● **EXERCISE**: Which of the lines below mention the word "left"? Pull each one out.

● **RECORDS TO USE**:

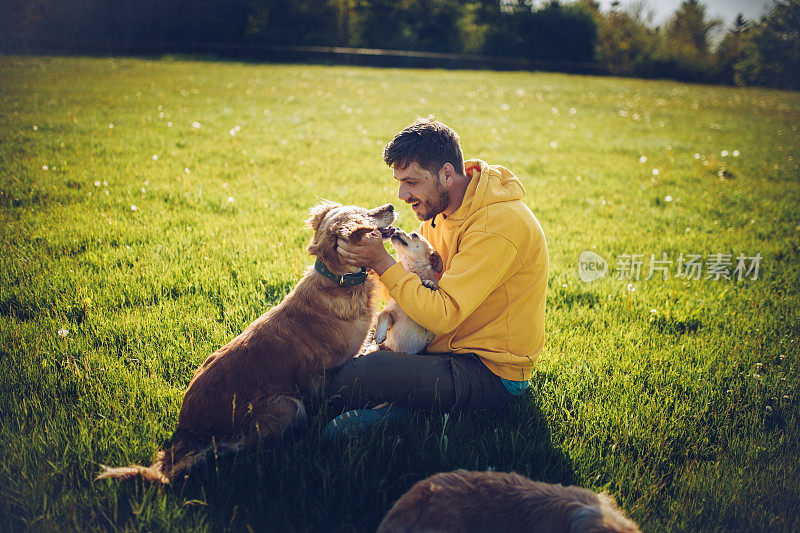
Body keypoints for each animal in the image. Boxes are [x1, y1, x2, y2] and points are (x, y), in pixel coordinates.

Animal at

--

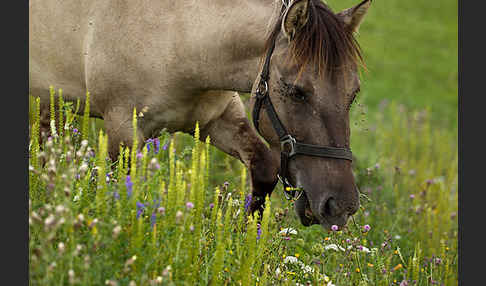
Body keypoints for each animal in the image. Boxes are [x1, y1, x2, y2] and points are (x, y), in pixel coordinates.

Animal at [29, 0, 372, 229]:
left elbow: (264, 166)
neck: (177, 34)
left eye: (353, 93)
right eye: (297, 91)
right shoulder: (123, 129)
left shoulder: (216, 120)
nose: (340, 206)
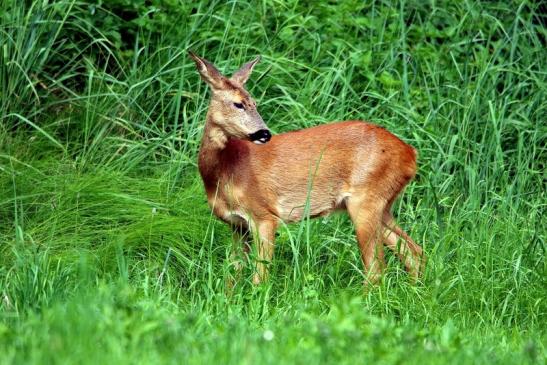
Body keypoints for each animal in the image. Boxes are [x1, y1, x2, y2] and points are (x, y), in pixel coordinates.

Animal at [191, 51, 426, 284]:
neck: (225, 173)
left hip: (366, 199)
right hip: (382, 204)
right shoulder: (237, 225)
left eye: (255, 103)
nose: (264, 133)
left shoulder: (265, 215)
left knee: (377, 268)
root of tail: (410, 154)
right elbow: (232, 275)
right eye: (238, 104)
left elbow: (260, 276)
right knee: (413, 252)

● **PROBLEM SOLUTION**:
left elbow: (264, 166)
left eye: (353, 93)
left shoulder: (216, 120)
left hip: (366, 199)
left eye: (255, 103)
left shoulder: (265, 215)
left knee: (377, 268)
left elbow: (260, 276)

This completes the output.